NAR 2005: 5% Price Decline "Extremely Unlikely" in Sacramento

Back in February, I mentioned the National Association of Realtors anti-bubble report on Sacramento. Included in that report was this gem:

[T]he local housing market is in excellent shape with a potential for significant housing equity gains....
Or not. The Bubble Meter blog has a great post deconstructing this forecast:
For metropolitan Sacramento, CA their anti bubble report (pdf) stated that
The local housing market will experience a price decline of 5% only under extreme unlikely scenarios. For example, mortgage rates rising to 7.8% in combination with 25,000 job losses could lead to a price decline.
However, according to data from DataQuick:
The new survey shows that median sales prices for new and resale homes and condominiums in Sacramento County fell 5 percent below July 2005 levels.
According to Freddie Mac interest rates on 30yr fixed averaged 6.52. Jobs are still plentiful in Sacramento as it "showed strong growth in online want ads." [Monster.com] The 'extremely unlikely scenario' where mortgage rates hit 7.8% in conjunction with 25,000 job losses in Sacramento area has not yet happened. Yet, median prices have already declined 5% (YoY) in Sacramento county.
So if we have a 5% decline without massive job lay-offs or high interest rates, what will happen to the Sacramento real estate market when the current business cycle ends (as it always does) and massive job losses commence? Again, from the report:
There have been few times when local prices declined. In nearly all these cases, the price declines were accompanied by sharp prolonged job losses. It is difficult to foresee a price decline in a job creating economy.
I guess Sacramento really is different.

11 comments:

Garth Farkley said...

The web page with Lyon's outlandish predictions is called "bias up":

http://www.biasup.org/Michael_Lyon.pdf

Freudian slip?

adopt-a-landlord said...

"The local housing market will experience a price decline of 5% only under extreme unlikely scenarios. For example, mortgage rates rising to 7.8% in combination with 25,000 job losses could lead to a price decline."
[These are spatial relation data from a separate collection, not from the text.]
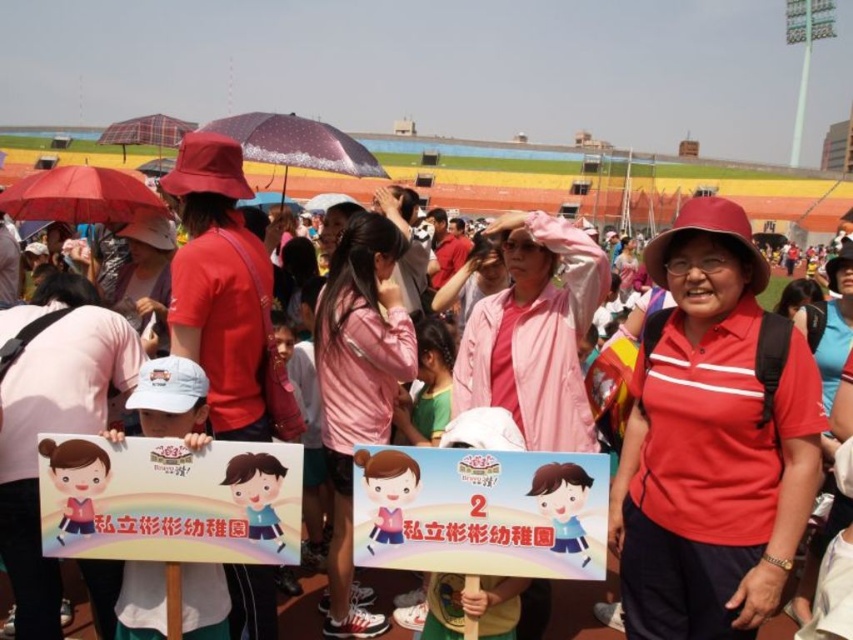
Question: Which point is farther from the camera taking this photo?

Choices:
 (A) (144, 204)
 (B) (349, 605)

Answer: (A)

Question: Does pink fabric jacket at center appear on the left side of sparkly purple umbrella at center?

Choices:
 (A) no
 (B) yes

Answer: (A)

Question: Which object is closer to the camera taking this photo?

Choices:
 (A) plaid fabric umbrella at upper left
 (B) sparkly purple umbrella at center
 (C) pink fabric jacket at center
 (D) matte red umbrella at left

Answer: (C)

Question: Which point is farther to the camera?

Choices:
 (A) pink fabric jacket at center
 (B) matte red umbrella at left

Answer: (B)

Question: Can you confirm if sparkly purple umbrella at center is wider than plaid fabric umbrella at upper left?

Choices:
 (A) no
 (B) yes

Answer: (A)

Question: Can you confirm if pink fabric jacket at center is positioned to the left of matte red umbrella at left?

Choices:
 (A) no
 (B) yes

Answer: (A)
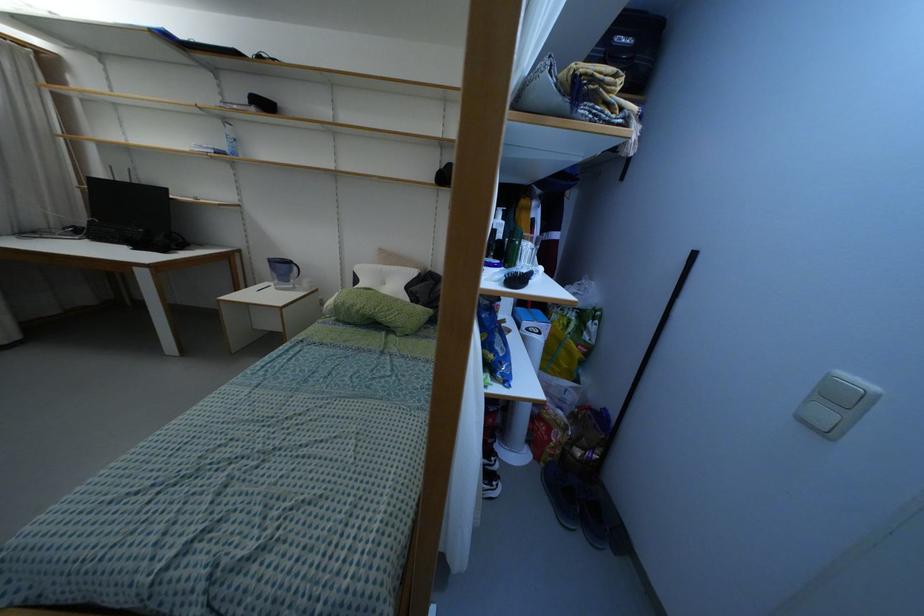
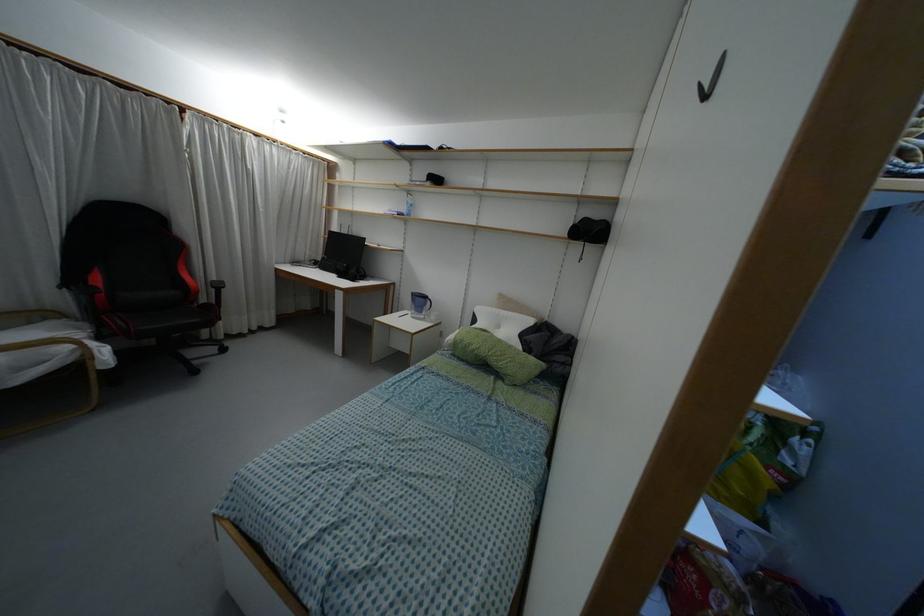
Locate, in the second image, the point that corresponds to [295,268] in the first image.

(428, 302)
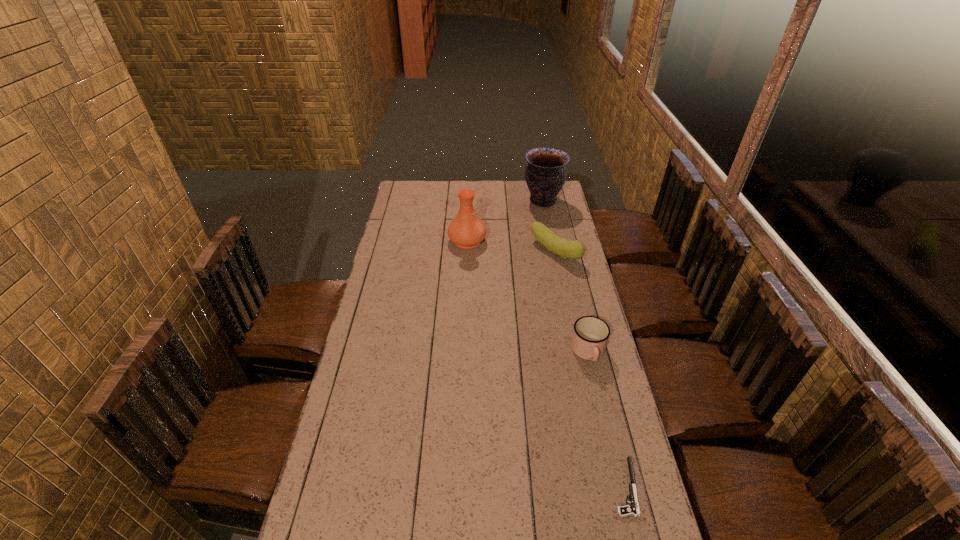
At what (x,y) coordinates should I click in order to perform the action: click on free spot between the vase and the farthest object. Please return your answer as a coordinate pair (x, y). Image resolution: width=960 pixels, height=540 pixels. Looking at the image, I should click on (505, 221).

What are the coordinates of `vacant area that lies between the cucumber and the nearest object` in the screenshot? It's located at (590, 369).

Identify the location of free area in between the vase and the farthest object. (505, 221).

Where is `vacant area between the vase and the mug`? vacant area between the vase and the mug is located at coordinates (528, 296).

The width and height of the screenshot is (960, 540). Identify the location of free space between the mug and the shortest object. (607, 420).

At what (x,y) coordinates should I click in order to perform the action: click on object that ranks as the third closest to the pottery. Please return your answer as a coordinate pair (x, y). Looking at the image, I should click on (590, 335).

Where is `the second closest object relative to the cucumber`? the second closest object relative to the cucumber is located at coordinates (466, 230).

I want to click on free space in the image that satisfies the following two spatial constraints: 1. on the front handle of the pottery; 2. on the left side of the cucumber, so click(x=553, y=252).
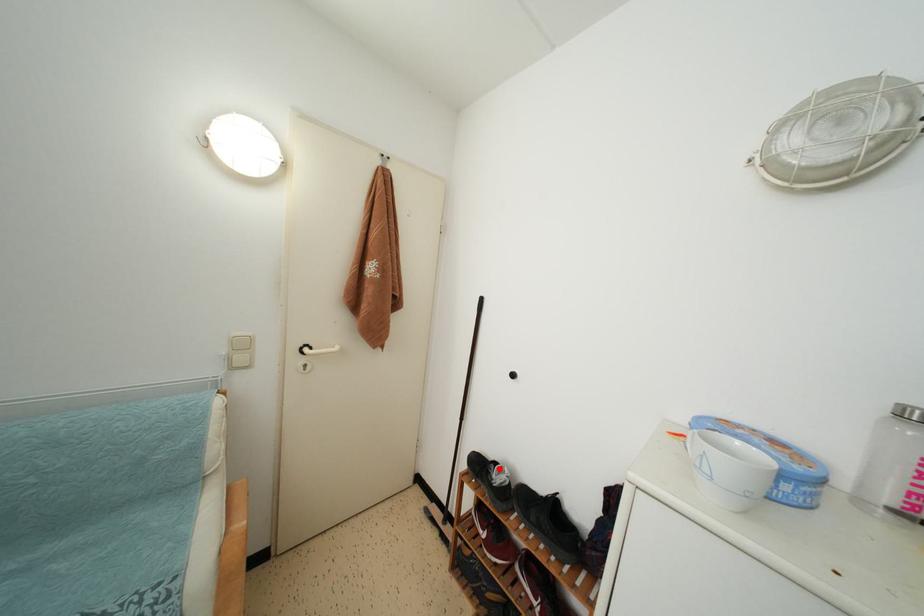
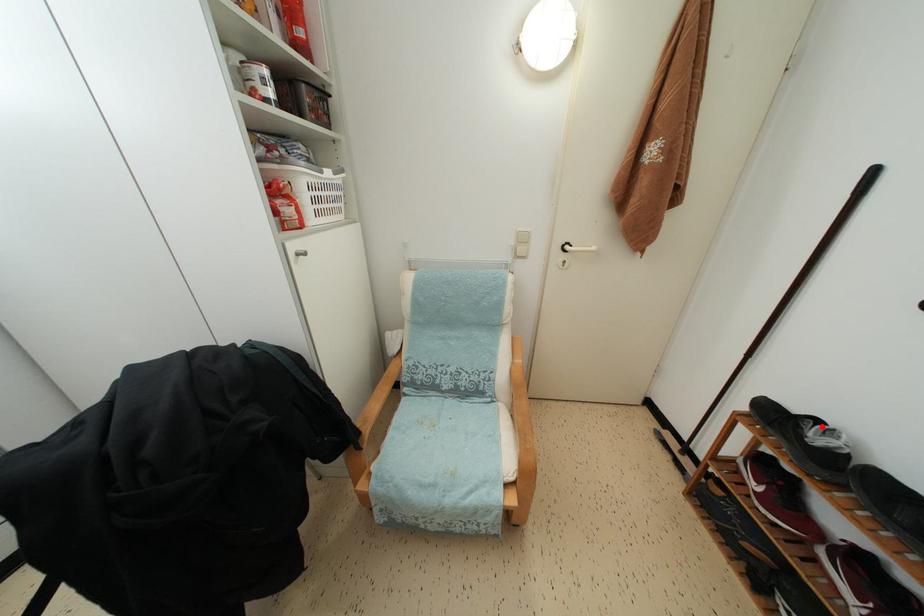
I am providing you with two images of the same scene from different viewpoints. A red point is marked on the first image and another point is marked on the second image. Is the red point in image1 aligned with the point shown in image2?

Yes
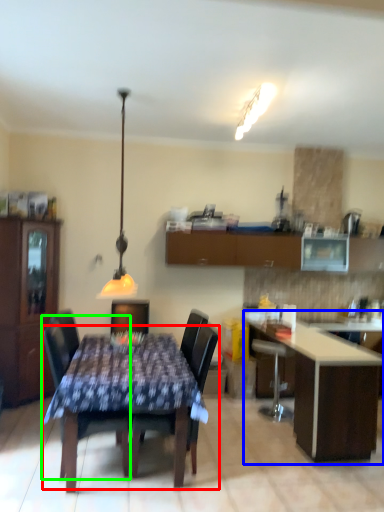
Question: Based on their relative distances, which object is nearer to kitchen & dining room table (highlighted by a red box)? Choose from table (highlighted by a blue box) and chair (highlighted by a green box).

Choices:
 (A) table
 (B) chair

Answer: (B)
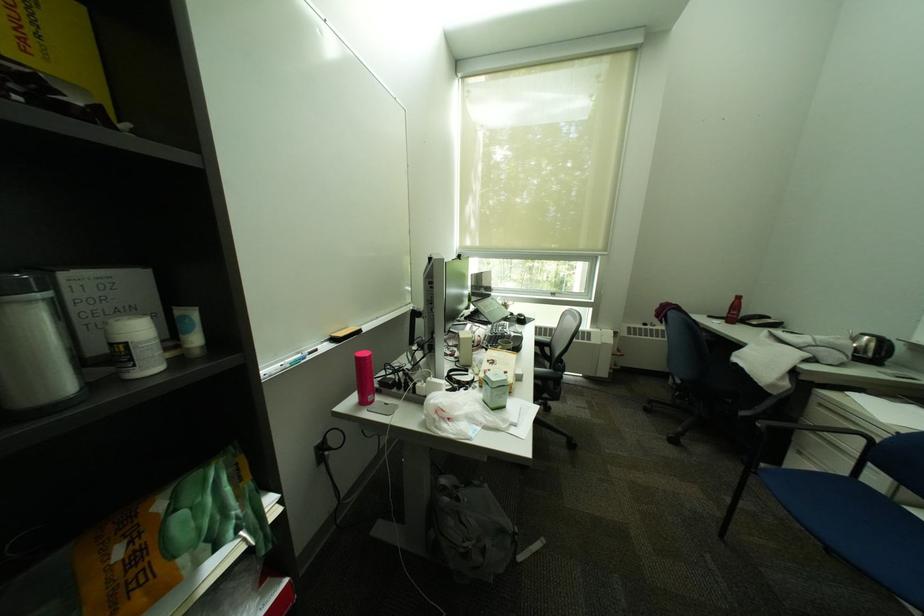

You missunderstood NAR's statement. When they referred to a 5% decline, they meant a 5% decline in relation to their reference year of 1997.

John in Rocklin said...

What are the words to the title song of the old TV show....."they call him Flipper, Flipper, faster than lightening,....no one you see is smarter than he....." Mike Lyon might want to watch some reruns on Nickleodeon......

ocrenter said...

lander, I'm looking forward to many more of these kind of posts. good job!

Ali, in Cali said...

This is just one more great post to prove that NAR has no trouble selling the masses on total bullarky. This is one that I would gladly show to any person who is thinking of buying a home in today's market, especially if they are running under the advice of a Realtor. Clearly, their predictions from a few months ago are waaayy off, and I suspect the predicitions and pitches I hear in Realtors making today will also prove themselves to be gross lies as well in the very near future.

Anonymous said...

What have the idiots at NAR been smoking?

You can look at their ASSumptions another way:

A 15% price decline is highly likely.

Anonymous said...

Check out this scary Craigslist ad from Davis, CA (Sac Area)

http://sacramento.craigslist.org/rfs/196043506.html

You mean for only an extra GRAND A MONTH, you’ll let me split the 10% appreciation? Wow, that sounds gr — Heyyyyyyy. What if it goes DOWN 10% in price? The ad should read, “I’m currently taking a bath in the real estate market. Anyone want to join me in the tub?”

And it’s only just begun, really…

David said...

Thanks for the link.

David
Bubble Meter Blog

Anonymous said...

What would you expect from the NAR? They've got almost a half million jobs in California at stake! A 5% decline would be a token and one which buyer's will likely scoff at. There's a huge market of $200,000 to $300,000 potential homeowners just waiting to pounce. Seller's will continue to believe they can move their $500,000 tract home to a missunderstood buying group with new psychology and perception that makes one hesitate and wait. When the housing construction layoffs start en masse this perception drives the price lower. Anything can happen but odds favor much lower than stable or slightly down. New home contractors will be key and will ratchet the market toward those that can afford to buy.

drwende said...

Really, what can the NAR say? "Run for your lives -- you overpaid and are about to see your property values plummet?" Telling the truth would make them look worse than continuing to lie and going down with the ship.